If a player is injured and cannot compete in the singles, the captain of the opposing team nominates a corresponding player from his own line-up to stand down and not take part.
The 'match' is considered halved and the point is shared, irrespective of which team has the injured party.
A 'gimme' - short for "give it to me" - is a putt conceded by an opponent at his discretion when he does not think there is any chance you will miss.
The putt would be too close and too simple to make you go through the motions of finishing the hole.
Only in matchplay golf is this possible, because in strokeplay all shots must be played and a hole has not been completed until the ball is safely in the cup.
Jack Nicklaus famously conceded a tricky putt of Tony Jacklin's on the 18th green at the 1969 Ryder Cup, forcing a tie in the overall contest.
His gesture was seen as generous in the extreme because Jacklin was by no means certain to make the putt, especially at such an important stage of the match and some of Nicklaus' American team-mates were less than pleased with his decision.
TWO UP/TWO DOWN
The phrase 'two up' or 'three up' etc indicates the number of holes a player is leading his opponent by.
Conversely, 'two down' would be the number of holes a player is trailing by.
In Ryder Cup - and all other matchplay golf - the game is over when a player is more holes ahead than there are left to complete e.g. Three up with two to play, which would be denoted as a 3&2 win.
Results that are decided on the 18th are not shown 1&0 - as in none to play.
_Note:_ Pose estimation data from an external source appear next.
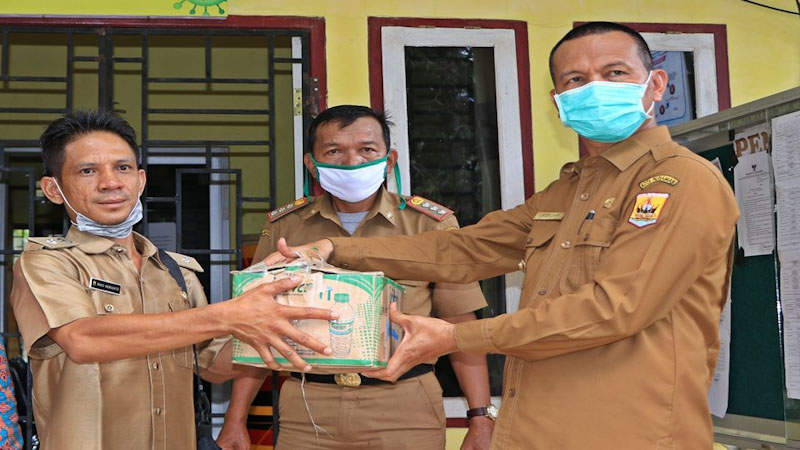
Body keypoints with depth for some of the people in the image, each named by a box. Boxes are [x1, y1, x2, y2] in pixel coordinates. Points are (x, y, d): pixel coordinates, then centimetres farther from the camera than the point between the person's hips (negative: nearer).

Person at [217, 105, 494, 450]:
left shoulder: (432, 224, 0)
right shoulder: (283, 227, 6)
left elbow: (461, 328, 0)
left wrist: (480, 419, -7)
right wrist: (236, 419, 3)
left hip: (406, 411, -1)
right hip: (307, 412, 2)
Where a player is one hole ahead by the time they have left the 18th green, he is said to have won one up.
Similarly, if he is one up before also going on to win the 18th hole, he is said to have won the match two up.
When players are level during the match, it is said to be 'all-square'. If they are level at the end of 18 holes, the match is 'halved'.
From the French verb dormir (to sleep), this word indicates when a match has effectively been settled to the extent that one player cannot win, but can only possibly force a draw e.g. three down with three to play.
A half-point in the Ryder Cup is still a cherished acquisition, so players will keep battling until the match has been completely lost.
Finding yourself trailing in a dormie situation may be a crucial psychological blow, but salvaging a half in those circumstances can often seem more like a victory.
Just ask Colin Montgomerie, who was dormie four down with four to play against Mark Calcavecchia in the 1991 Ryder Cup at Kiawah Island.
Monty won all of the closing holes following a dramatic collapse by Calcavecchia and a half was secured.